Member of the Philippine House of Representatives for the Duterte Youth
- De facto
- In office June 30, 2022 – June 30, 2025

Personal details
- Born: Drixie Mae Doctor Suarez August 28, 1996 (age 29) Quezon City, Philippines
- Party: Duterte Youth (party-list)
- Spouse: None
- Relatives: Ronald Cardema (brother-in-law)
- Occupation: Politician

= Drixie Mae Cardema =

Filipino politician

Drixie Mae Suarez Cardema (born Drixie Mae Doctor Suarez; August 28, 1996) is a Filipino politician who has served as the representative for Duterte Youth since 2022.

==Early life and education==
Drixie Mae Suarez was born on August 28, 1996, in Quezon City, Philippines. She attended Mater Carmeli School in Quezon City for her high school education. She then attended the University of the Philippines Extension Program in Angeles City and graduated in 2017.

== House of Representatives (2022–present) ==
Cardema took her oath of office on May 30, 2022, becoming a Representative through the Duterte Youth Party-List, which secured a seat in the 2022 Philippine general election. As the first nominee of the party list, she succeeded to the position following the party's electoral victory.

In July 2022, Cardema filed a House resolution seeking to revert the name of the Ninoy Aquino International Airport to Manila International Airport, insisting that the name of the airport should not be "politicized". The airport is named after Benigno Aquino Jr., a critic of then-resident Ferdinand Marcos who was assassinated at the airport.

In August 2023, Cardema advocated for a larger budget allocation for the Supreme Court, requesting ₱72 billion for the judiciary branch.

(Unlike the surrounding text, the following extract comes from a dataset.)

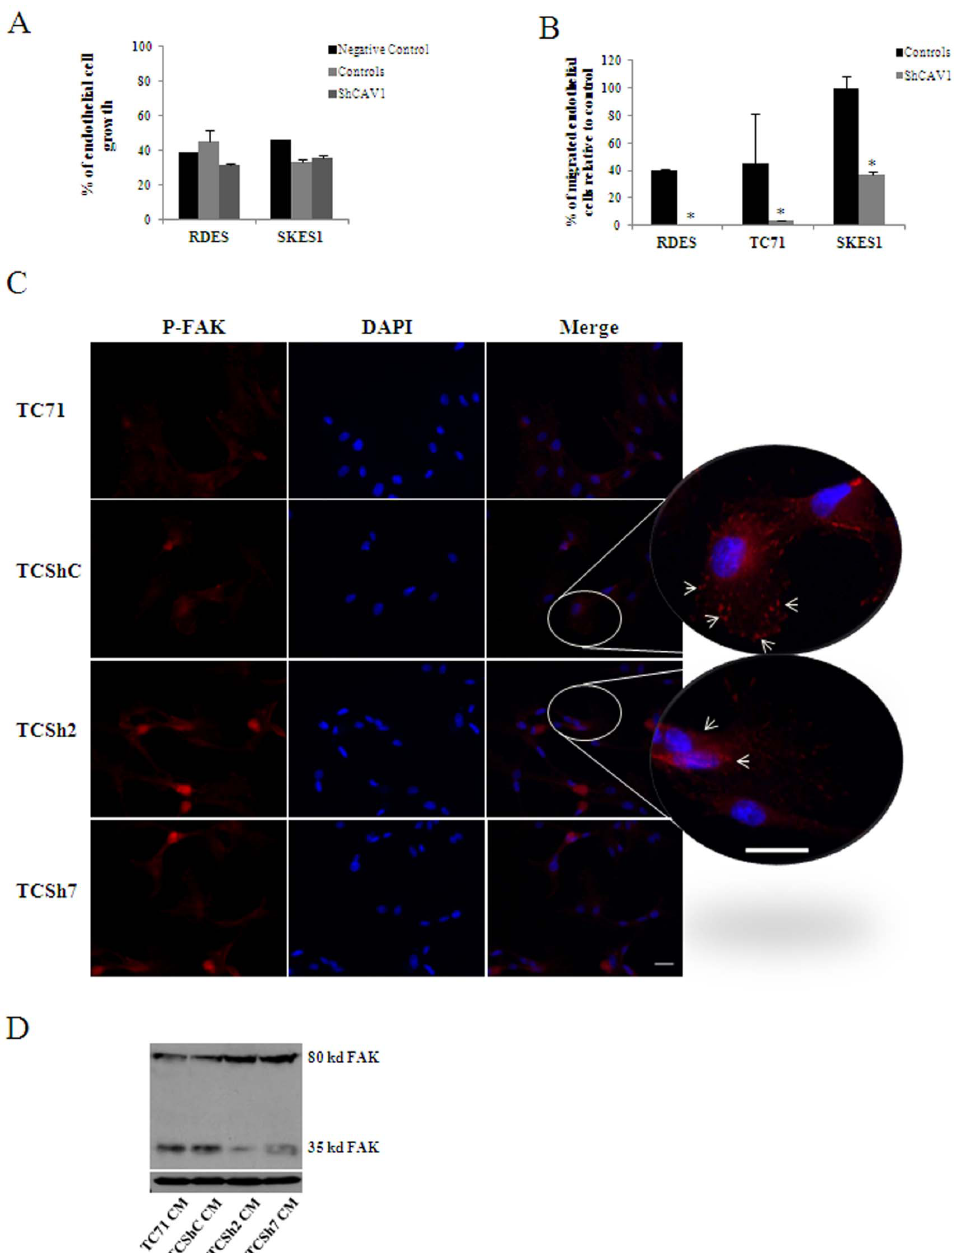
Figure 2. CAV1 silencing results on reduced endothelial cell migration. A. Quantification of endothelial cell growth comparing conditioned media (CM) from CAV1 knocked-down models versus RPMI without serum as negative control (n=3). B. Quantification of endothelial cell migration where CM from RDES and TC71 models was used as chemoattractant for endothelial cells; bars, SD (*P # 0.05 n=3) C. Phospho-FAK immunofluorescence. Endothelial cells cultured with CM from TC71 CAV1 knocked-down model, showing a decrease on phospho-FAK sprouts. Scale bar, 20 m m. D. FAK expression was analyzed in PAEC cells grown in CM from the TC71 model. Blot shows higher expression of 35 kd cleaved FAK form in cells grown with TC71 control CM than with TC71 Sh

In September 2024, Cardema was among the lawmakers who filed a bill seeking to restore the death penalty in the Philippines. The proposed legislation aimed to reimpose capital punishment for certain heinous crimes, continuing a controversial policy position supported by former President Rodrigo Duterte during his administration.

In November 2024, Cardema made headlines when veteran lawmakers had to correct her during a congressional hearing. The incident highlighted tensions between established legislative members and representatives from newer political groups like Duterte Youth.

Also in November 2024, Cardema publicly questioned the Constitutional Commission's criticism of political leaders, defending what she referred to as "the two most trusted leaders of the country." Her statement reflected the continued political divisions in Philippine politics following the Duterte administration.

==Political positions==
Cardema has positioned herself as a supporter of former President Rodrigo Duterte's policies, including advocacy for controversial measures such as capital punishment. As a member of Duterte Youth, she has advocated for causes aligned with the former president's political agenda.

==Personal life==
Drixie Cardema is sometimes confused with Ducielle Cardema, who is her sister, the former representative of Duterte Youth from 2019 to 2022, and wife of Ronald Cardema, who was the initial nominee in 2019 but was disqualified due to being overaged. Drixie Mae is single. Nevertheless Drixie publicly uses her brother-in-law's surname of Cardema.

In the lead up to the 20th Congress, the surname usage was scrutinized noting the discrepancies of her full name in her certificate of acceptance of nomination with the Duterte Youth and her voter's registration. Ronald Cardema has defended the use stating "Drixie Mae Cardema" is her "political name" for name recall. Tonyo Cruz of the Manila Bulletin said that she may be sued for material misrepresentation in misleading the public.